- Work task
Output the records exactly as they appear, with no pictures included.

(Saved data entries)
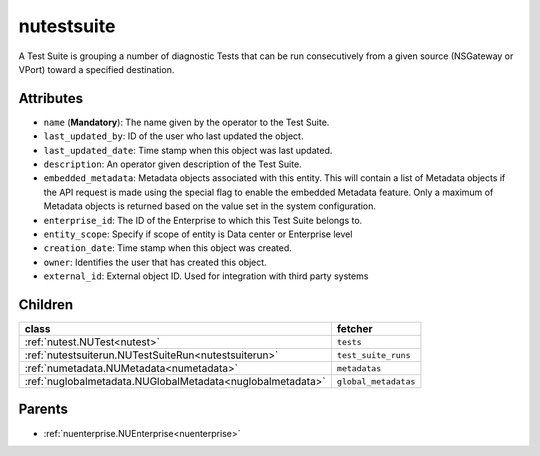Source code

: .. _nutestsuite:

nutestsuite
===========================================

.. class:: nutestsuite.NUTestSuite(bambou.nurest_object.NUMetaRESTObject,):

A Test Suite is grouping a number of diagnostic Tests that can be run consecutively from a given source (NSGateway or VPort) toward a specified destination.


Attributes
----------


- ``name`` (**Mandatory**): The name given by the operator to the Test Suite.

- ``last_updated_by``: ID of the user who last updated the object.

- ``last_updated_date``: Time stamp when this object was last updated.

- ``description``: An operator given description of the Test Suite.

- ``embedded_metadata``: Metadata objects associated with this entity. This will contain a list of Metadata objects if the API request is made using the special flag to enable the embedded Metadata feature. Only a maximum of Metadata objects is returned based on the value set in the system configuration.

- ``enterprise_id``: The ID of the Enterprise to which this Test Suite belongs to.

- ``entity_scope``: Specify if scope of entity is Data center or Enterprise level

- ``creation_date``: Time stamp when this object was created.

- ``owner``: Identifies the user that has created this object.

- ``external_id``: External object ID. Used for integration with third party systems




Children
--------

================================================================================================================================================               ==========================================================================================
**class**                                                                                                                                                      **fetcher**

:ref:`nutest.NUTest<nutest>`                                                                                                                                     ``tests`` 
:ref:`nutestsuiterun.NUTestSuiteRun<nutestsuiterun>`                                                                                                             ``test_suite_runs`` 
:ref:`numetadata.NUMetadata<numetadata>`                                                                                                                         ``metadatas`` 
:ref:`nuglobalmetadata.NUGlobalMetadata<nuglobalmetadata>`                                                                                                       ``global_metadatas`` 
================================================================================================================================================               ==========================================================================================



Parents
--------


- :ref:`nuenterprise.NUEnterprise<nuenterprise>`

- Your solution
Source code

: .. _nutestsuite:

nutestsuite
===========================================

.. class:: nutestsuite.NUTestSuite(bambou.nurest_object.NUMetaRESTObject,):

A Test Suite is grouping a number of diagnostic Tests that can be run consecutively from a given source (NSGateway or VPort) toward a specified destination.


Attributes
----------


- ``name`` (**Mandatory**): The name given by the operator to the Test Suite.

- ``last_updated_by``: ID of the user who last updated the object.

- ``last_updated_date``: Time stamp when this object was last updated.

- ``description``: An operator given description of the Test Suite.

- ``embedded_metadata``: Metadata objects associated with this entity. This will contain a list of Metadata objects if the API request is made using the special flag to enable the embedded Metadata feature. Only a maximum of Metadata objects is returned based on the value set in the system configuration.

- ``enterprise_id``: The ID of the Enterprise to which this Test Suite belongs to.

- ``entity_scope``: Specify if scope of entity is Data center or Enterprise level

- ``creation_date``: Time stamp when this object was created.

- ``owner``: Identifies the user that has created this object.

- ``external_id``: External object ID. Used for integration with third party systems




Children
--------

================================================================================================================================================               ==========================================================================================
**class**                                                                                                                                                      **fetcher**

:ref:`nutest.NUTest<nutest>`                                                                                                                                     ``tests`` 
:ref:`nutestsuiterun.NUTestSuiteRun<nutestsuiterun>`                                                                                                             ``test_suite_runs`` 
:ref:`numetadata.NUMetadata<numetadata>`                                                                                                                         ``metadatas`` 
:ref:`nuglobalmetadata.NUGlobalMetadata<nuglobalmetadata>`                                                                                                       ``global_metadatas`` 
================================================================================================================================================               ==========================================================================================



Parents
--------


- :ref:`nuenterprise.NUEnterprise<nuenterprise>`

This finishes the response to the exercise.